An example of that “cool and interactive” design can be seen in what the group did at Boston’s Envoy Hotel, which is part of Marriott International’s Autograph Collection. The hotel lobby houses what appears to be a standard pool table, but upon further inspection is revealed to be a full-size iPad that guests can play pool or other interactive games on. Guests can also use it to check email or accomplish any other tasks that they could on a regular-sized iPad.
“It’s something that was millennial-focused, but all people still approach it because it looks like a pool table,” Wheeler said.
Farrah Adams, SVP of hospitality at LBA Hospitality, said hotels designed with millennials in mind will appeal naturally to other generations.
“No one wants to be irrelevant,” she said. “When we started using iPhones, smartphones, things like that, nobody said, ‘Well, I’m not going to do that. I don’t want to learn how to use that device.’ Everybody jumps on board. The things that (millennials) like, we all end up liking. It just might take us a little while longer to get there.
“Something that’s fresh and new from a design standpoint, other generations—Gen X, boomers—everybody’s going to like when they see it.”
One design trend that is inspired by millennials, but embraced by all generations, is offering new ways to charge devices, whether it’s additional plugs or outlets incorporated into lamps or furniture, Adams said.
“If we’re adding charging at the nightstand, millennials are not the only ones charging their phones on the nightstand,” she said.
If hotels aren’t truly being designed with just millennials in mind, why is there so much talk about millennials?
Adams said much of that talk stems from targeting the generational group for research purposes.
“We realized they’re always open and willing to give us feedback,” she said.
But when the buzzwords for millennials are examined—tech-savvy, socially aware, the desire to make a difference, optimistic, caring for community—hotel designers realize “that really doesn’t alienate any certain age or generation,” she said.

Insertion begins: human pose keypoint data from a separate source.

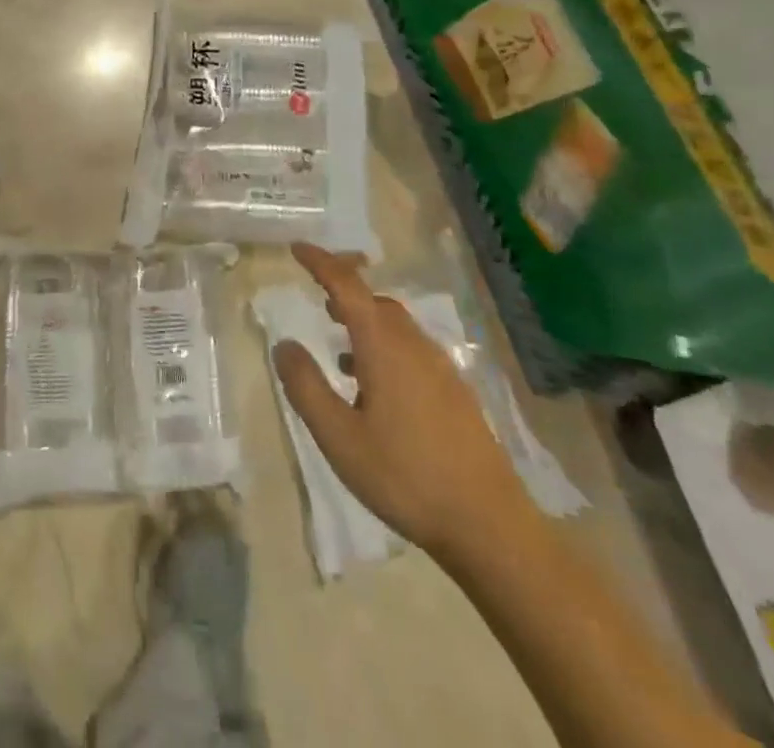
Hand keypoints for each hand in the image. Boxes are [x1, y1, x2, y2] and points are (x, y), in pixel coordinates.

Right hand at [273, 243, 527, 558]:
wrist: (489, 525)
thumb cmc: (404, 476)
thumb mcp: (338, 436)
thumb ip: (306, 386)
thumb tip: (284, 344)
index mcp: (384, 346)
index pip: (347, 286)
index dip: (321, 263)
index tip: (297, 248)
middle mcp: (414, 346)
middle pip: (375, 301)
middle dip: (344, 290)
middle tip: (317, 294)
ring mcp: (441, 369)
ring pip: (396, 326)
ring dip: (364, 321)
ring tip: (338, 343)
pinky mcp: (455, 393)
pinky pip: (411, 350)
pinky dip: (384, 347)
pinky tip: (372, 386)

It might sound as if brands are being designed specifically for an age group, Adams said, but it’s really the mindset that’s gaining attention. That mindset is one that seeks experiential travel, and it’s not just millennials.
In turn, that mindset has created an almost domino effect when it comes to hotel design, sources said.
First, millennials inspired the need for hotels to be social places, said John Edwards, VP of construction and design at Hospitality Ventures Management Group.
“Social activity within the hotel is important. Providing more areas for millennials—and all guests, to be honest—to ‘live’ and hang out and socialize is a key planning requirement,” he said. “Today, people spend more time in these spaces than their guestrooms. They are comfortable sitting at a communal table in the lobby or in a library area, on their iPad, or laptop surrounded by strangers, ordering a drink and having some light fare.”
Because of this need to socialize, he said, the guestroom desk also comes into question.
“You have to provide connectivity by the bed, and the desk can now be considered a dining table and/or work space,” he said.
As a result, guestrooms are becoming less important and smaller.
Wheeler agreed that some guestrooms are getting smaller, pointing to Marriott International’s Moxy brand with its 180-square-foot rooms.
“They’re really cool and unique, but the design is ... to get people out to experience the lounge, the public area, the bar scene and the neighborhood,” he said.
Wheeler said that while the millennial-inspired brand might not appeal to everybody, it’s not designed for just one generational cohort.
“It’s going to get those people who want to come in and go out, so the traveler can get immersed in the city, in the neighborhood and really feel like they’ve got an experience,” Wheeler said. “I don’t think that’s just for millennials.”